Word for word, restate the data that follows, omitting the images.
====== PROVIDED RECORDS ======
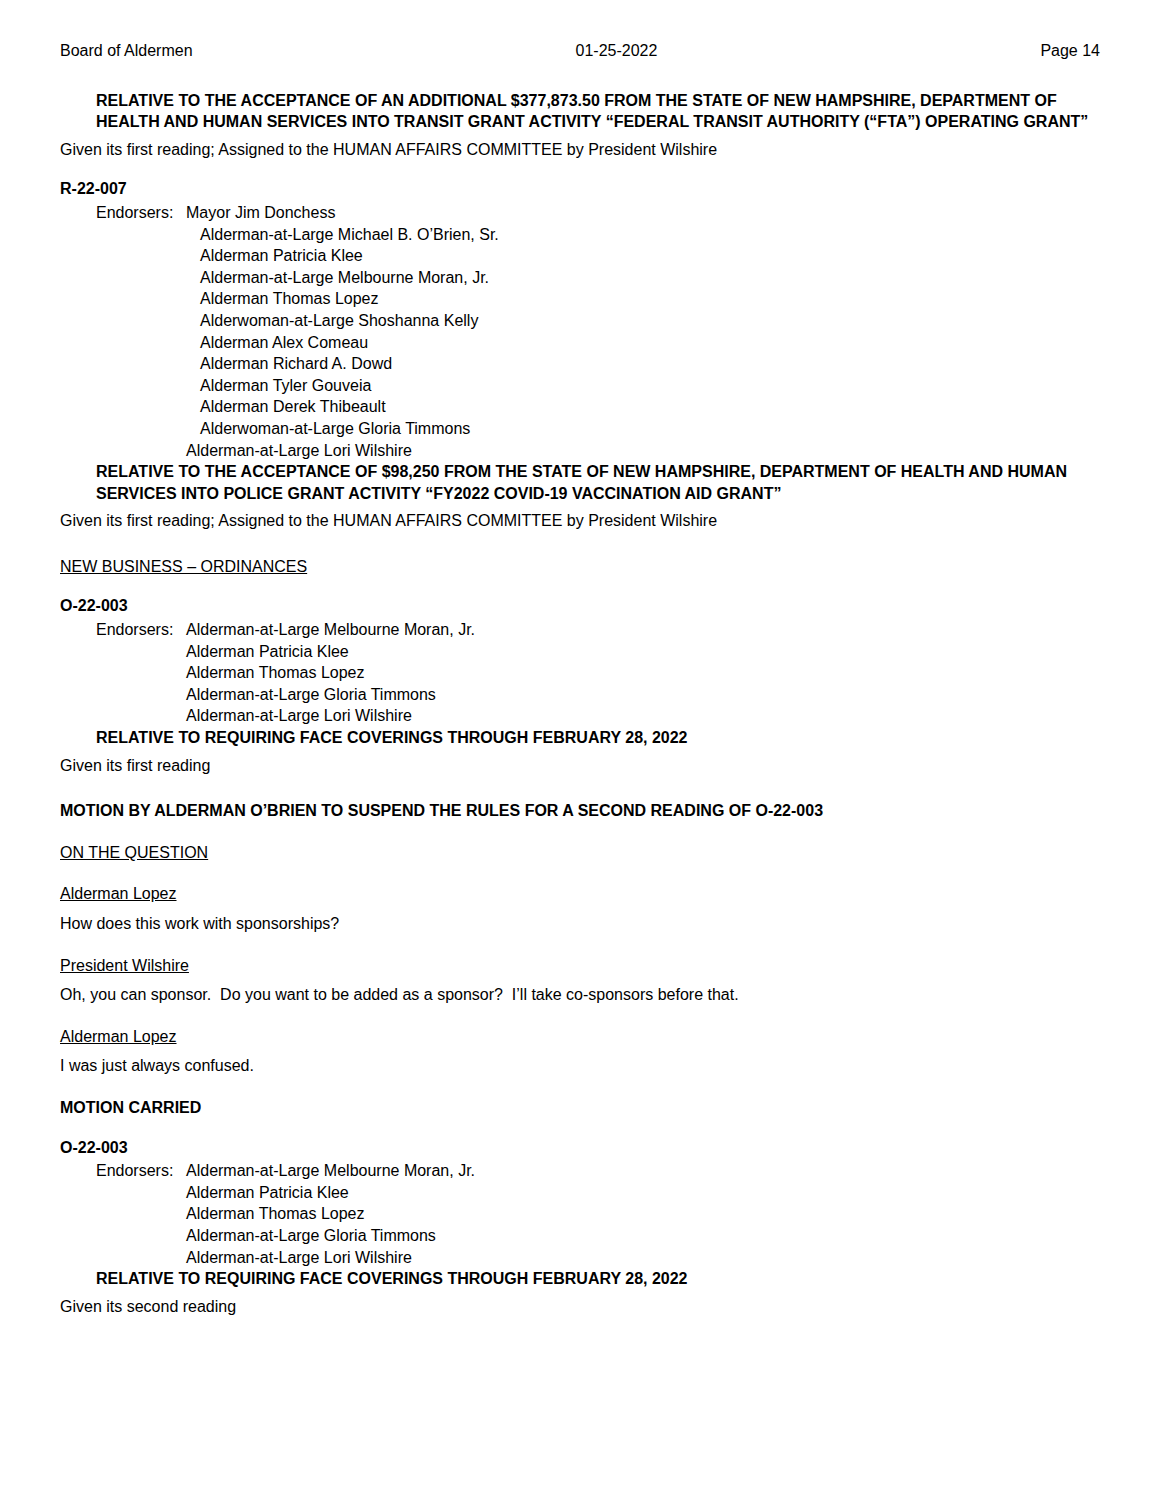Board of Aldermen
01-25-2022
Page 14
RELATIVE TO THE ACCEPTANCE OF AN ADDITIONAL $377,873.50 FROM THE STATE OF NEW HAMPSHIRE, DEPARTMENT OF HEALTH AND HUMAN SERVICES INTO TRANSIT GRANT ACTIVITY “FEDERAL TRANSIT AUTHORITY (“FTA”) OPERATING GRANT”
Given its first reading; Assigned to the HUMAN AFFAIRS COMMITTEE by President Wilshire
R-22-007
Endorsers:
Mayor Jim Donchess
Alderman-at-Large Michael B. O’Brien, Sr.
Alderman Patricia Klee
Alderman-at-Large Melbourne Moran, Jr.
Alderman Thomas Lopez
Alderwoman-at-Large Shoshanna Kelly
Alderman Alex Comeau
Alderman Richard A. Dowd
Alderman Tyler Gouveia
Alderman Derek Thibeault
Alderwoman-at-Large Gloria Timmons
Alderman-at-Large Lori Wilshire
RELATIVE TO THE ACCEPTANCE OF $98,250 FROM THE STATE OF NEW HAMPSHIRE, DEPARTMENT OF HEALTH AND HUMAN SERVICES INTO POLICE GRANT ACTIVITY “FY2022 COVID-19 VACCINATION AID GRANT”
Given its first reading; Assigned to the HUMAN AFFAIRS COMMITTEE by President Wilshire
NEW BUSINESS – ORDINANCES
O-22-003
Endorsers:
Alderman-at-Large Melbourne Moran, Jr.
Alderman Patricia Klee
Alderman Thomas Lopez
Alderman-at-Large Gloria Timmons
Alderman-at-Large Lori Wilshire
RELATIVE TO REQUIRING FACE COVERINGS THROUGH FEBRUARY 28, 2022
Given its first reading
MOTION BY ALDERMAN O’BRIEN TO SUSPEND THE RULES FOR A SECOND READING OF O-22-003
ON THE QUESTION
Alderman Lopez
How does this work with sponsorships?
President Wilshire
Oh, you can sponsor. Do you want to be added as a sponsor? I’ll take co-sponsors before that.
Alderman Lopez
I was just always confused.
MOTION CARRIED
O-22-003
Endorsers:
Alderman-at-Large Melbourne Moran, Jr.
Alderman Patricia Klee
Alderman Thomas Lopez
Alderman-at-Large Gloria Timmons
Alderman-at-Large Lori Wilshire
RELATIVE TO REQUIRING FACE COVERINGS THROUGH FEBRUARY 28, 2022
Given its second reading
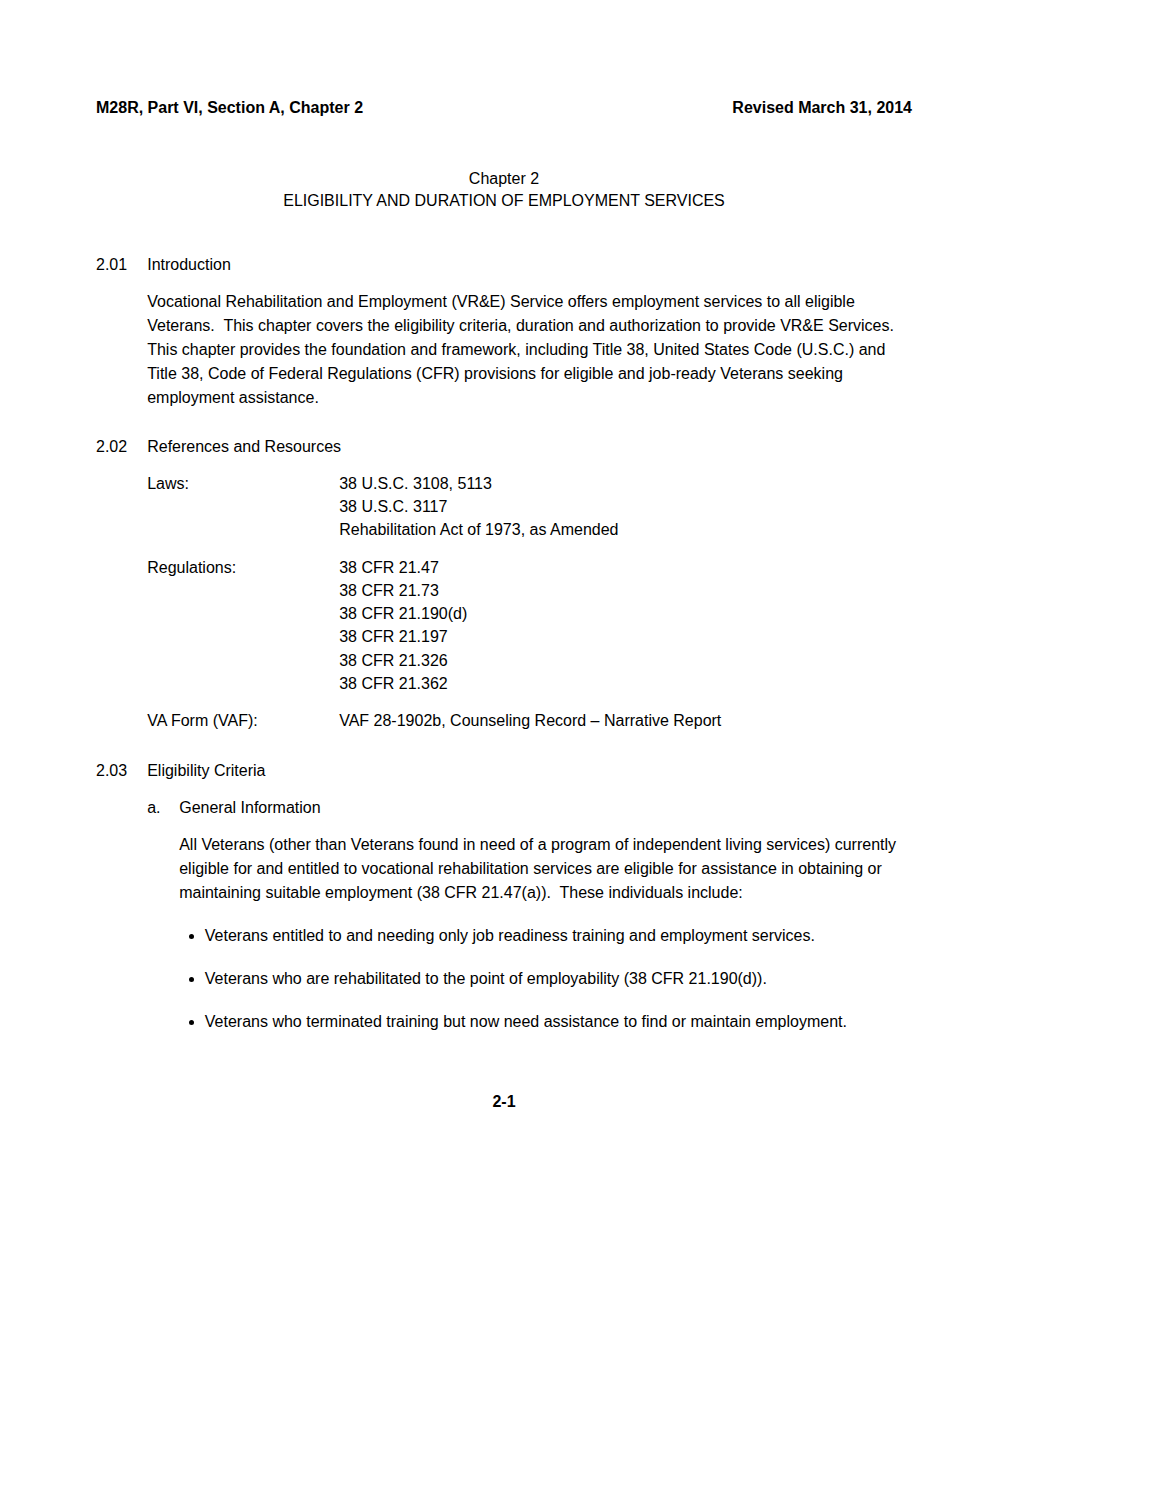M28R, Part VI, Section A, Chapter 2 Revised March 31, 2014
Chapter 2
ELIGIBILITY AND DURATION OF EMPLOYMENT SERVICES
2.01 Introduction
Vocational Rehabilitation and Employment (VR&E) Service offers employment services to all eligible Veterans. This chapter covers the eligibility criteria, duration and authorization to provide VR&E Services. This chapter provides the foundation and framework, including Title 38, United States Code (U.S.C.) and Title 38, Code of Federal Regulations (CFR) provisions for eligible and job-ready Veterans seeking employment assistance.
2.02 References and Resources
| Laws: | 38 U.S.C. 3108, 5113 38 U.S.C. 3117 Rehabilitation Act of 1973, as Amended |
| Regulations: | 38 CFR 21.47 38 CFR 21.73 38 CFR 21.190(d) 38 CFR 21.197 38 CFR 21.326 38 CFR 21.362 |
| VA Form (VAF): | VAF 28-1902b, Counseling Record – Narrative Report |
2.03 Eligibility Criteria
a. General Information
All Veterans (other than Veterans found in need of a program of independent living services) currently eligible for and entitled to vocational rehabilitation services are eligible for assistance in obtaining or maintaining suitable employment (38 CFR 21.47(a)). These individuals include:
Veterans entitled to and needing only job readiness training and employment services.
Veterans who are rehabilitated to the point of employability (38 CFR 21.190(d)).
Veterans who terminated training but now need assistance to find or maintain employment.
2-1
======
**EXPECTED ANSWER:**
Board of Aldermen
01-25-2022
Page 14
RELATIVE TO THE ACCEPTANCE OF AN ADDITIONAL $377,873.50 FROM THE STATE OF NEW HAMPSHIRE, DEPARTMENT OF HEALTH AND HUMAN SERVICES INTO TRANSIT GRANT ACTIVITY “FEDERAL TRANSIT AUTHORITY (“FTA”) OPERATING GRANT”
Given its first reading; Assigned to the HUMAN AFFAIRS COMMITTEE by President Wilshire
R-22-007
Endorsers:
Mayor Jim Donchess
Alderman-at-Large Michael B. O’Brien, Sr.
Alderman Patricia Klee
Alderman-at-Large Melbourne Moran, Jr.
Alderman Thomas Lopez
Alderwoman-at-Large Shoshanna Kelly
Alderman Alex Comeau
Alderman Richard A. Dowd
Alderman Tyler Gouveia
Alderman Derek Thibeault
Alderwoman-at-Large Gloria Timmons
Alderman-at-Large Lori Wilshire
RELATIVE TO THE ACCEPTANCE OF $98,250 FROM THE STATE OF NEW HAMPSHIRE, DEPARTMENT OF HEALTH AND HUMAN SERVICES INTO POLICE GRANT ACTIVITY “FY2022 COVID-19 VACCINATION AID GRANT”
Given its first reading; Assigned to the HUMAN AFFAIRS COMMITTEE by President Wilshire
NEW BUSINESS – ORDINANCES
O-22-003
Endorsers:
Alderman-at-Large Melbourne Moran, Jr.
Alderman Patricia Klee
Alderman Thomas Lopez
Alderman-at-Large Gloria Timmons
Alderman-at-Large Lori Wilshire
RELATIVE TO REQUIRING FACE COVERINGS THROUGH FEBRUARY 28, 2022
Given its first reading
MOTION BY ALDERMAN O’BRIEN TO SUSPEND THE RULES FOR A SECOND READING OF O-22-003
ON THE QUESTION
Alderman Lopez
How does this work with sponsorships?
President Wilshire
Oh, you can sponsor. Do you want to be added as a sponsor? I’ll take co-sponsors before that.
Alderman Lopez
I was just always confused.
MOTION CARRIED
O-22-003
Endorsers:
Alderman-at-Large Melbourne Moran, Jr.
Alderman Patricia Klee
Alderman Thomas Lopez
Alderman-at-Large Gloria Timmons
Alderman-at-Large Lori Wilshire
RELATIVE TO REQUIRING FACE COVERINGS THROUGH FEBRUARY 28, 2022
Given its second reading
M28R, Part VI, Section A, Chapter 2 Revised March 31, 2014
Chapter 2
ELIGIBILITY AND DURATION OF EMPLOYMENT SERVICES
2.01 Introduction
Vocational Rehabilitation and Employment (VR&E) Service offers employment services to all eligible Veterans. This chapter covers the eligibility criteria, duration and authorization to provide VR&E Services. This chapter provides the foundation and framework, including Title 38, United States Code (U.S.C.) and Title 38, Code of Federal Regulations (CFR) provisions for eligible and job-ready Veterans seeking employment assistance.
2.02 References and Resources
| Laws: | 38 U.S.C. 3108, 5113 38 U.S.C. 3117 Rehabilitation Act of 1973, as Amended |
| Regulations: | 38 CFR 21.47 38 CFR 21.73 38 CFR 21.190(d) 38 CFR 21.197 38 CFR 21.326 38 CFR 21.362 |
| VA Form (VAF): | VAF 28-1902b, Counseling Record – Narrative Report |
2.03 Eligibility Criteria
a. General Information
All Veterans (other than Veterans found in need of a program of independent living services) currently eligible for and entitled to vocational rehabilitation services are eligible for assistance in obtaining or maintaining suitable employment (38 CFR 21.47(a)). These individuals include:
Veterans entitled to and needing only job readiness training and employment services.
Veterans who are rehabilitated to the point of employability (38 CFR 21.190(d)).
Veterans who terminated training but now need assistance to find or maintain employment.
2-1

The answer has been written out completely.